Seven Cents Auftritt in der Stadthalle Castrop-Rauxel an Weiberfastnacht. Zum Tanz in den Mai will die Coverband in der Waltroper Stadthalle spielen. Musiker und Veranstalter warten die Entwicklungen ab.

Seven Cents Auftritt in der Stadthalle Castrop-Rauxel an Weiberfastnacht. Zum Tanz in den Mai will die Coverband in der Waltroper Stadthalle spielen. Musiker und Veranstalter warten die Entwicklungen ab. © Christian Püls

Die bekannte Castrop-Rauxeler Cover-Band Seven Cent stand zu Weiberfastnacht noch auf der Bühne. Unbeschwert wurde in der Stadthalle gefeiert. Der nächste geplante Auftritt wäre am 30. April zum Tanz in den Mai in der Waltroper Stadthalle.

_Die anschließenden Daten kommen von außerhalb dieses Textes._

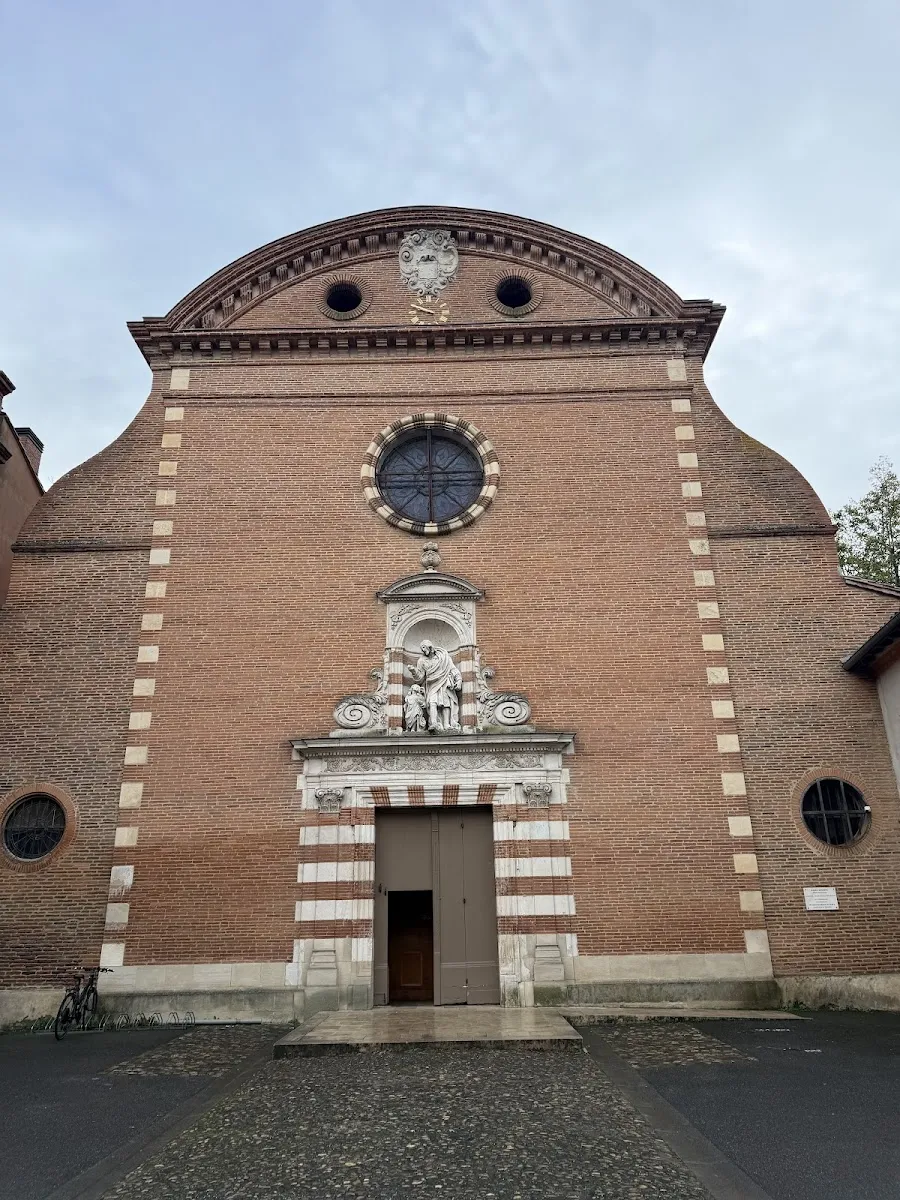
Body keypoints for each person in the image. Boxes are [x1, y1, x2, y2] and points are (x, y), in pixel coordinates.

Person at [409, 640, 461, 732]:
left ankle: (446, 724)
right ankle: (433, 723)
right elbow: (420, 678)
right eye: (422, 649)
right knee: (432, 702)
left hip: (444, 681)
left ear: (429, 646)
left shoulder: (443, 656)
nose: (423, 651)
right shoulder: (421, 661)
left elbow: (453, 669)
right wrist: (414, 671)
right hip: (431, 685)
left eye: (424, 648)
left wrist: (459, 680)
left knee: (446, 703)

„Bis zum 30. April ist es ja noch etwas hin“, teilt die Band auf Nachfrage der Redaktion mit, „wir und die Veranstalter werden zeitnah Entscheidungen treffen.“ Diese Auftritte sind für die Bandmitglieder lediglich ein Nebenerwerb. „Wir müssen nicht davon leben“, erklärt die Band, „unsere Nebenkosten für den Proberaum sind bereits finanziert.“

Update: Am Freitag, 13. März, gab die Stadt Waltrop auf Ihrer Homepage bekannt: „Alle Veranstaltungen des Kulturbüros bis einschließlich 01.05.2020 entfallen.“ Somit ist der Tanz in den Mai mit Seven Cent abgeblasen.

Markus „Marlow“ Malchow muss abwarten

Eine gewisse Sonderstellung - was sein Publikum angeht - nimmt Markus „Marlow“ Malchow ein. Seine musikalische Dienstleistung nennt sich Musicare. Er geht in Altenheime, Krankenhäuser und Seniorenresidenzen, um in kleinen Gruppen gemeinsam zu singen. Das ist sein Hauptberuf, er beschäftigt drei Mitarbeiter.

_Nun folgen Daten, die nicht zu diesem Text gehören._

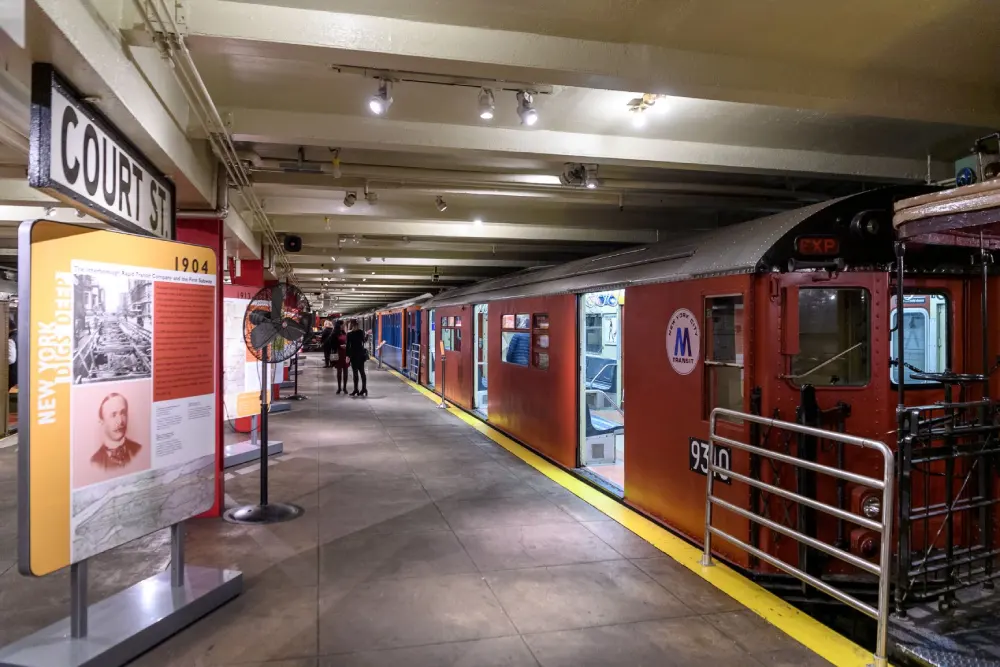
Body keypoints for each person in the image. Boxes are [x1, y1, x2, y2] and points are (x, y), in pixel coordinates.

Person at [90, 393, 144, 470]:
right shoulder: (95, 462)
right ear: (102, 421)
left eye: (123, 413)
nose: (120, 421)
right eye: (113, 415)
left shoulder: (139, 450)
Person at [345, 319, 368, 396]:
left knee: (355, 373)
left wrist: (347, 356)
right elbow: (364, 341)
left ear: (351, 325)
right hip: (361, 354)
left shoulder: (349, 334)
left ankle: (356, 389)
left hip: (353, 355)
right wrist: (367, 334)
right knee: (362, 372)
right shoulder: (361, 332)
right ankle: (364, 389)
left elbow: (348, 346)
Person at [332, 320, 349, 394]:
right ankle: (339, 388)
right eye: (342, 325)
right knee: (339, 372)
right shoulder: (334, 334)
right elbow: (332, 345)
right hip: (338, 353)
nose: (343, 326)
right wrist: (339, 346)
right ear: (339, 325)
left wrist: (346, 346)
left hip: (345, 353)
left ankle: (344, 388)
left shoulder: (345, 333)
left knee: (346, 371)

„Bis jetzt ist noch kein Termin abgesagt worden“, erklärt Malchow, „aber man macht sich halt seine Gedanken.“ Absagen könnten jederzeit kommen, beispielsweise falls die Besuchsregelung aufgrund des Coronavirus eingeschränkt wird. Bislang gehe aber alles seinen normalen Gang.

Markus Malchow hat sich vor einigen Jahren mit Musicare selbstständig gemacht. Der Castrop-Rauxeler, hier im Proberaum an der Wartburgstraße, und seine drei Mitarbeiter besuchen Senioren in Wohneinrichtungen, um mit ihnen zu musizieren. Damit verdient er sein Geld.

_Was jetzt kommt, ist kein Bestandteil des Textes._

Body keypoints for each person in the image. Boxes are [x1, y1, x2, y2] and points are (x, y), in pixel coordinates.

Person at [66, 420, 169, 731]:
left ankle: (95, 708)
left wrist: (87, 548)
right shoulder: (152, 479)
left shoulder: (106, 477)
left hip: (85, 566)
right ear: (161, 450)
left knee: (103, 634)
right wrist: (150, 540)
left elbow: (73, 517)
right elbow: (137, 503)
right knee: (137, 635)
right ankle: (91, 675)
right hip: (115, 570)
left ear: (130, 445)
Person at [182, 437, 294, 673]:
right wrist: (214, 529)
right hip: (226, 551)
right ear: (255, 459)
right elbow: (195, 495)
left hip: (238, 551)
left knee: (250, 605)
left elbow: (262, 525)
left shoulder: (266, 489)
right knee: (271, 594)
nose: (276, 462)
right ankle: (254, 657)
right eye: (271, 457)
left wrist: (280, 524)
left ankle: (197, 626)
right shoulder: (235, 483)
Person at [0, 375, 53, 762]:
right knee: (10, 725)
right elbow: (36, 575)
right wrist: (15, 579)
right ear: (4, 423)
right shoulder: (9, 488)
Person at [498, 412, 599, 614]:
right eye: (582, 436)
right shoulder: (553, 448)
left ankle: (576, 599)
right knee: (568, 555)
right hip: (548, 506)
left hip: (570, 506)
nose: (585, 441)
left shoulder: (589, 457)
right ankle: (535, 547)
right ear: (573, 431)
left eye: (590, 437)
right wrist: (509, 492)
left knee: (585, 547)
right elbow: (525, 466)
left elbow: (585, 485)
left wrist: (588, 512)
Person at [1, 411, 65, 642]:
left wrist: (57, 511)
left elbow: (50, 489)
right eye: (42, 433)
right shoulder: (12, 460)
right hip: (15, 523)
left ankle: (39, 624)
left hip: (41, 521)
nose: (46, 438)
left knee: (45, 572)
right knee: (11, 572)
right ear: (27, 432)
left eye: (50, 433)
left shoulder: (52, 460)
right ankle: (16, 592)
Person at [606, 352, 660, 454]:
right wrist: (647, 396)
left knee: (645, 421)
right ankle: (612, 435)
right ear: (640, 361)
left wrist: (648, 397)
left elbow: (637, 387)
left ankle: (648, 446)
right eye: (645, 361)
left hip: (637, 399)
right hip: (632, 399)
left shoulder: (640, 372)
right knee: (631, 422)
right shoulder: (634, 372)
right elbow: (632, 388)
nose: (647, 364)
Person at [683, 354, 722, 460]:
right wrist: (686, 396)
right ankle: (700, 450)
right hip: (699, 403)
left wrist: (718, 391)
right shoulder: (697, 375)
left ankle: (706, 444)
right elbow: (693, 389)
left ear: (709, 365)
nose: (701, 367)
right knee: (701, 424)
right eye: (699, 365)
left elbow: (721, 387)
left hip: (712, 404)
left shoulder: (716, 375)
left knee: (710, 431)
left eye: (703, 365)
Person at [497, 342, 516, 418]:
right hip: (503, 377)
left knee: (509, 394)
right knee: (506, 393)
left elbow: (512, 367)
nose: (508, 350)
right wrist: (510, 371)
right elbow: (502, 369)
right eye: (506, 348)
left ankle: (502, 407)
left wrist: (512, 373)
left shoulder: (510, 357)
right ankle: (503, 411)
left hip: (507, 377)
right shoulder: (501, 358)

Markus Malchow hat sich vor einigen Jahren mit Musicare selbstständig gemacht. Der Castrop-Rauxeler, hier im Proberaum an der Wartburgstraße, und seine drei Mitarbeiter besuchen Senioren in Wohneinrichtungen, um mit ihnen zu musizieren. Damit verdient er sein Geld. © Christian Püls

Würde alles abgeriegelt und käme er nicht mehr zu seinem Publikum, wäre der „Geldhahn zugedreht, dann sähe es für mich schlecht aus. Das ist aber ein Risiko, das jeder Selbstständiger hat, wenn er seine Dienstleistung nicht mehr anbieten kann.“ Malchow singt mit Senioren alte Volks-, Wander- und Tanzlieder; teils zur Unterhaltung, teils im Rahmen von Demenz-Therapie.

Handwaschregeln in der Musikschule

Bei der Rock‘n‘Roll-Musikschule an der Wartburgstraße geht man offensiv mit dem Thema Corona um. „Wir haben unsere Lehrer zu grundlegenden Hygienemaßnahmen informiert und an unseren Waschbecken Regeln für das richtige Händewaschen aufgehängt“, erklärt Musiklehrer Patrick Nagel. Manche Schüler würden auf das Händeschütteln verzichten, was für diese Jahreszeit aber nicht ungewöhnlich sei. Aktuell sei nicht vorgesehen, das Angebot einzuschränken.